Why do we do this? Why do we not include "easily mutable" artifacts in our analysis?
A common example of this is the PE compile time, a time stamp value added to an executable file during the compilation process. I'm not an expert in compilers or linkers, but this time stamp value is understood throughout the DFIR community to be easily mutable; that is, it doesn't "cost" an adversary much to change this value. Many of us have seen where the PE compile time value, when converted, indicates that file was compiled in 1980, or possibly even a date in the future. This value is thought to be easily mutable precisely because many of us have either seen it changed, or have actually changed it ourselves. A consequence of this is that when someone brings up, "...hey, this time stamp value says...", we may be immediately met with the value itself being dismissed out of hand.
However, there may be considerable value in including these values in our corpus of viable, relevant data points. What I mean is, just because a value is understood to be easily mutable, what if it wasn't changed? Why are we not including these values in our analysis because they could be changed, without checking to see if they had been changed?

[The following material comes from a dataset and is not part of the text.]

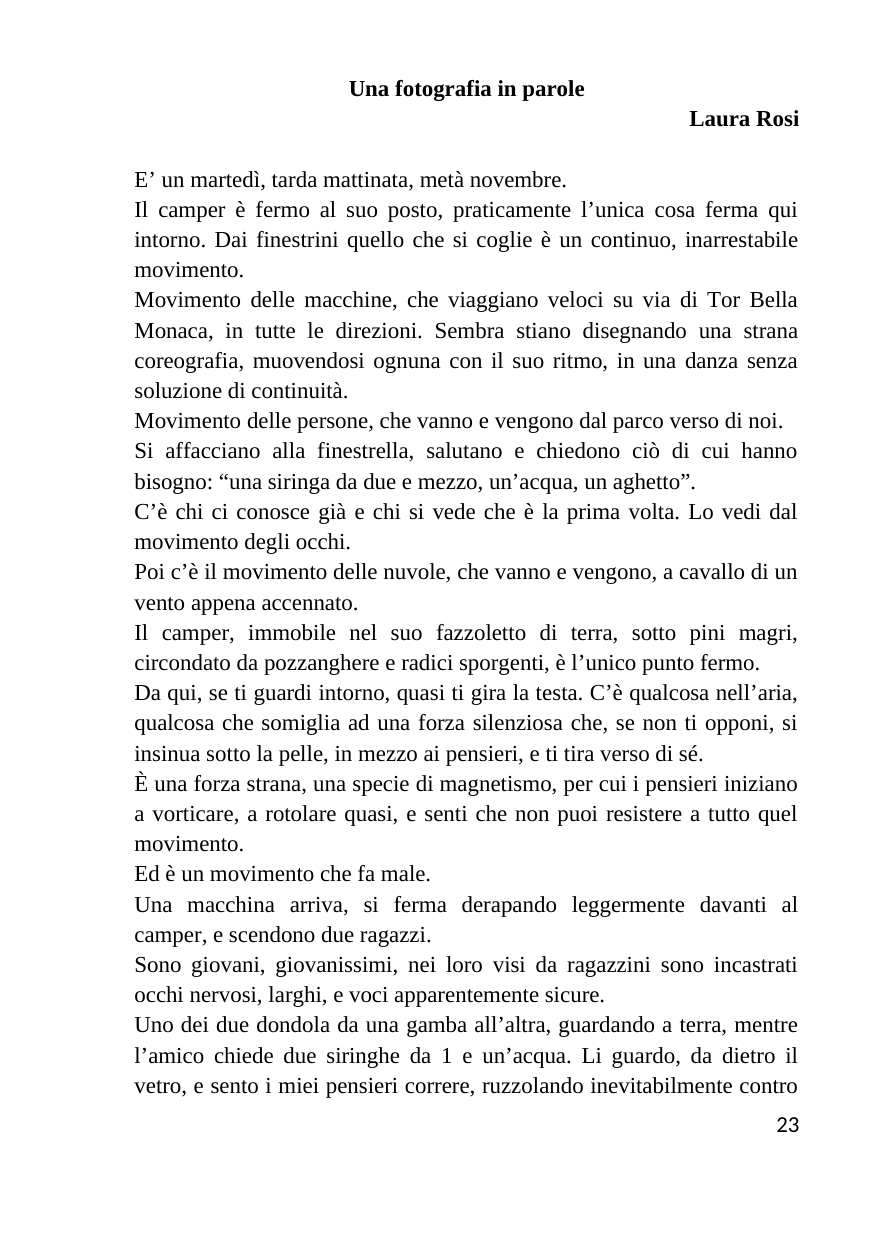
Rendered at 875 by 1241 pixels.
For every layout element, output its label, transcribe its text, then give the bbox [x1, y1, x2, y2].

text E’ un martedì, tarda mattinata, metà novembre. [134, 166, 799, 192]
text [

Consider the FireEye blog post from Nov 2018 regarding the APT29/Cozy Bear phishing campaign; table 1 of the article illustrates an "operational timeline", which is a great idea. The fourth row in the table illustrates the time at which the LNK file is thought to have been weaponized; this is a time stamp stored in a shell item, as an MS-DOS date/time value. The specific value is the last modification time of the "system32" folder, and if you know enough about the format of LNK files, it's not hard at all to modify this time value, so it could be considered "easily mutable". For example, open the file in binary mode, go to the location/offset with in the file, and overwrite the 16-bit value with 0's. Boom. You don't even have to mess with issues of endianness, just write 0's and be done with it.
However, in this case, the FireEye folks included the value in their corpus, and found that it had significant value.
Something else you'll hear very often is, "...yeah, we see that all the time...". Okay, great...so why dismiss it? Sure, you see it all the time, but in what context? When you say that you "see it all the time", does that mean you're seeing the same data points across disparate campaigns?
Let's consider Windows shortcut/LNK files again. Let's say we retrieve the machine ID from the LNK file metadata, and we see "user-pc" again, and again, and again. We also see the same node ID (or "MAC address") and the same volume serial number across different campaigns. Are these campaigns all related to the same threat actor group, or different adversaries? Either way, this would tell us something, wouldn't it?
The same can be said for other file and document metadata, including that found in phishing campaign lure documents, particularly the OLE format documents. You see the same metadata across different campaigns? Great. Are the campaigns attributed to the same actors?
What about the embedded macros? Are they obfuscated? I've seen macros with no obfuscation at all, and I've seen macros with four or five levels of obfuscation, each level being completely different (i.e., base64 encoding, character encoding, differences in string concatenation, etc.).
All of these can be useful pieces of information to build out the threat intel picture. Threat intel analysts need to know what's available, so that they can ask for it if it's not present, and then utilize it and track it. DFIR analysts need to understand that there's more to answering the IR questions, and a small amount of additional work can yield significant dividends down the road, particularly when shared with analysts from other disciplines.